[Source texts of formatted documents]
- - -
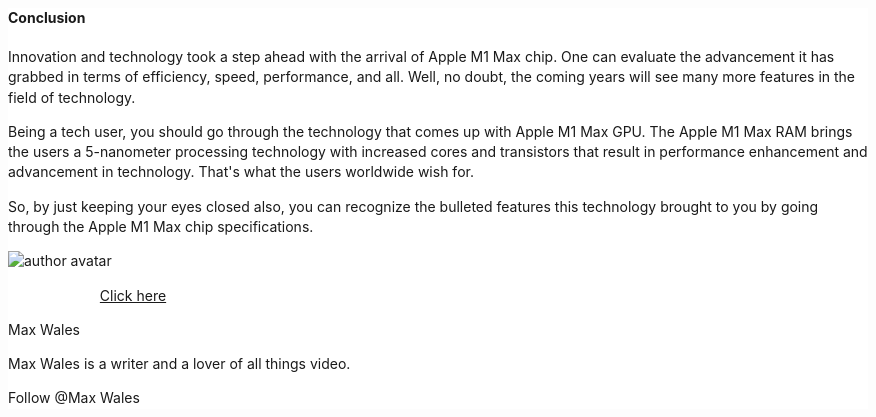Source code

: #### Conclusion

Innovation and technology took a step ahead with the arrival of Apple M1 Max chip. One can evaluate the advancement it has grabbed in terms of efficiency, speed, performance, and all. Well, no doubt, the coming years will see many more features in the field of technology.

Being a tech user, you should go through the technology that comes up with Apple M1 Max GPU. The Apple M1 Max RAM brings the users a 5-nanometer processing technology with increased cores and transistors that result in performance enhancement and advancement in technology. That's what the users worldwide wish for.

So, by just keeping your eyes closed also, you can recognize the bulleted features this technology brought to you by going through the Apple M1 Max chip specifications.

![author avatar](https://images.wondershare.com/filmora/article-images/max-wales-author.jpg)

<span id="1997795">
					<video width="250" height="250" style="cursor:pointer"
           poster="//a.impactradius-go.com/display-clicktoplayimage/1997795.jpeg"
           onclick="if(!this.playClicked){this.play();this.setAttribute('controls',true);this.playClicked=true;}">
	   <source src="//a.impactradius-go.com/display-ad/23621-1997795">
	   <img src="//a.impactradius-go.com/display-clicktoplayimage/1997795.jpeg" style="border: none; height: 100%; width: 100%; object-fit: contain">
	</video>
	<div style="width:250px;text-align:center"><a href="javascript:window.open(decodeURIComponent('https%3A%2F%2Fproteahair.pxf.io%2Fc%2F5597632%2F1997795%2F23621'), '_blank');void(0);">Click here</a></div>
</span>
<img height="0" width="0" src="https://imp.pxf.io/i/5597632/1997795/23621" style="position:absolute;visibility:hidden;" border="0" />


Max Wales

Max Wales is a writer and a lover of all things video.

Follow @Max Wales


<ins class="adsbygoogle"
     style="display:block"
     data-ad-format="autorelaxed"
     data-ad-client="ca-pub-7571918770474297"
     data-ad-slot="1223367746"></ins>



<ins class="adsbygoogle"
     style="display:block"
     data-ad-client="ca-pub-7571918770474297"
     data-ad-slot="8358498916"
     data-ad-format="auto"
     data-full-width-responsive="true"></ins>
- - -
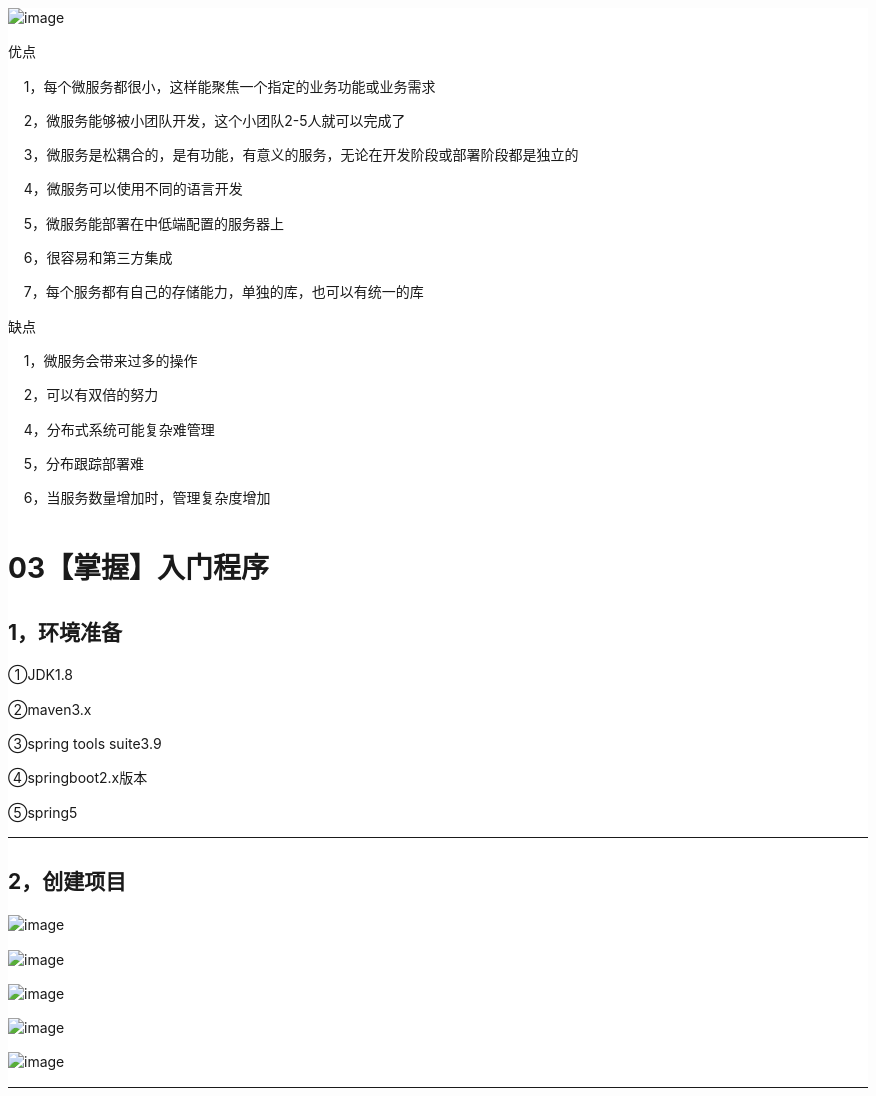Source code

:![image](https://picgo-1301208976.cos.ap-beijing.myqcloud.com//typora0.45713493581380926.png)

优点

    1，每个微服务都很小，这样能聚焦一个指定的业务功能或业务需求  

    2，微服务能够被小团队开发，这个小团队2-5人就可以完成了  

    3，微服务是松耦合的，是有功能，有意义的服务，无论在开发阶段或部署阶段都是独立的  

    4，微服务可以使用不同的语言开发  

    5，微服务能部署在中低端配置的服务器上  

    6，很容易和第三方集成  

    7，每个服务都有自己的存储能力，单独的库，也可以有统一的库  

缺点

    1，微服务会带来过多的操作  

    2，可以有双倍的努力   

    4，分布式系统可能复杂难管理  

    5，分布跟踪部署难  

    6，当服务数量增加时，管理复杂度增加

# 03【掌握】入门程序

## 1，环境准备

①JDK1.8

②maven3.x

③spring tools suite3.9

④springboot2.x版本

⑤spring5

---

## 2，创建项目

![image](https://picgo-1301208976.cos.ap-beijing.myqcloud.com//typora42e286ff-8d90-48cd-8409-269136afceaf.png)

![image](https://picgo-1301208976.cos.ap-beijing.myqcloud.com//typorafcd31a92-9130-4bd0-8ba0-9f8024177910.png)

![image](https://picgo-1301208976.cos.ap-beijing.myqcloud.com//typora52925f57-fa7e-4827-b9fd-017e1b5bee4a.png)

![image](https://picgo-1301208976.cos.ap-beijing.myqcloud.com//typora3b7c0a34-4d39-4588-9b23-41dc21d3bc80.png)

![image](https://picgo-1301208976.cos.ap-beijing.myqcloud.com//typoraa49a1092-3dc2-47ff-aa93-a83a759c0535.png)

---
- - -
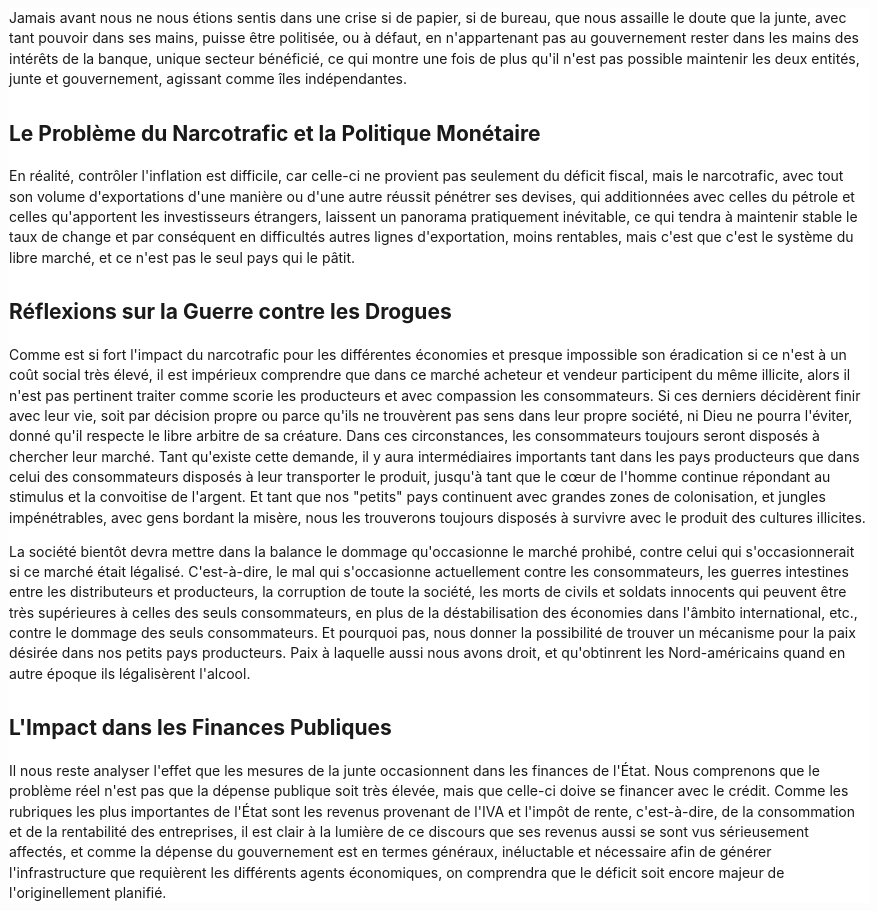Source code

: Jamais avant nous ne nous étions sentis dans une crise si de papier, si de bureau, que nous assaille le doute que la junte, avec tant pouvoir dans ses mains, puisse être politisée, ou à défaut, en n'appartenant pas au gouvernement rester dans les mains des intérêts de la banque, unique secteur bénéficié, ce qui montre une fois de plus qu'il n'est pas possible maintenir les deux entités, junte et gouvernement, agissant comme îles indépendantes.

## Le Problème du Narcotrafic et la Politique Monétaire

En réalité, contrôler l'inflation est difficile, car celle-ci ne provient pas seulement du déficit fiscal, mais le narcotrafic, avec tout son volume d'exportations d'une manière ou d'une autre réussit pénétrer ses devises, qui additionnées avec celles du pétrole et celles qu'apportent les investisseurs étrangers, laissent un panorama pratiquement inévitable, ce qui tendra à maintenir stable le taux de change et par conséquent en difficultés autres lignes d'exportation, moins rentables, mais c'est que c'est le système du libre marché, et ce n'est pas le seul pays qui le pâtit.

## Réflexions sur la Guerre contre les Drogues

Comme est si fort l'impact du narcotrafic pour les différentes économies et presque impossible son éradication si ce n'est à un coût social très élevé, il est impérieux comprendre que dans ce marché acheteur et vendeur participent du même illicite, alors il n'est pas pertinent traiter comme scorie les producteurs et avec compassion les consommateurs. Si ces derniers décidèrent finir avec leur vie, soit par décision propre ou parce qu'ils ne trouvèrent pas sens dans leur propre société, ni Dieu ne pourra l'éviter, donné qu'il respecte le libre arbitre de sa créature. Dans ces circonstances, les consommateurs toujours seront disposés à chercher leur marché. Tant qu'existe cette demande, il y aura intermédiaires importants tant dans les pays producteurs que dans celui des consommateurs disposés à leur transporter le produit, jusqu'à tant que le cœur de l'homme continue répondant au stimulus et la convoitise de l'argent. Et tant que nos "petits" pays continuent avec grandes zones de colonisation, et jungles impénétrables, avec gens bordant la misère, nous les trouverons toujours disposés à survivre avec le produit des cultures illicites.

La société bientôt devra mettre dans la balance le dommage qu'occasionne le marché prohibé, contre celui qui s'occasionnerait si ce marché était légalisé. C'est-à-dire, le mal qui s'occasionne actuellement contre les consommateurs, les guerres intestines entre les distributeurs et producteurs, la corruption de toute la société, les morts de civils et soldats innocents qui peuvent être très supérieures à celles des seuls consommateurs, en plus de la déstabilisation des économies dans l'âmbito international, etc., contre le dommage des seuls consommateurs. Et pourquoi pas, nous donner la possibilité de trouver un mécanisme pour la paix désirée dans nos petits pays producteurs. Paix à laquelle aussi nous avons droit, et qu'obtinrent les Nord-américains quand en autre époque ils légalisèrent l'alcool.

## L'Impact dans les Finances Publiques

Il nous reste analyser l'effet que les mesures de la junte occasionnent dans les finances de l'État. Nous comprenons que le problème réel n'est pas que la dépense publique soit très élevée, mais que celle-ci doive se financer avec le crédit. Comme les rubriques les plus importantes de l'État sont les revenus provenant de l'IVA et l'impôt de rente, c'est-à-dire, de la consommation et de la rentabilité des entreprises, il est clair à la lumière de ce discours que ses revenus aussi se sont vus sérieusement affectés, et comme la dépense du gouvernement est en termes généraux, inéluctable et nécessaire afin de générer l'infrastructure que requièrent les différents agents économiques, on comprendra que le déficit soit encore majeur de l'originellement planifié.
- - -
ASSIGNMENT: Using the entries above, return each line that includes the word "data".

PROBLEM SOLUTION:
     data-ad-format="autorelaxed"
     data-ad-client="ca-pub-7571918770474297"
     data-ad-slot="1223367746"></ins>
     data-ad-client="ca-pub-7571918770474297"
     data-ad-slot="8358498916"
     data-ad-format="auto"
     data-full-width-responsive="true"></ins>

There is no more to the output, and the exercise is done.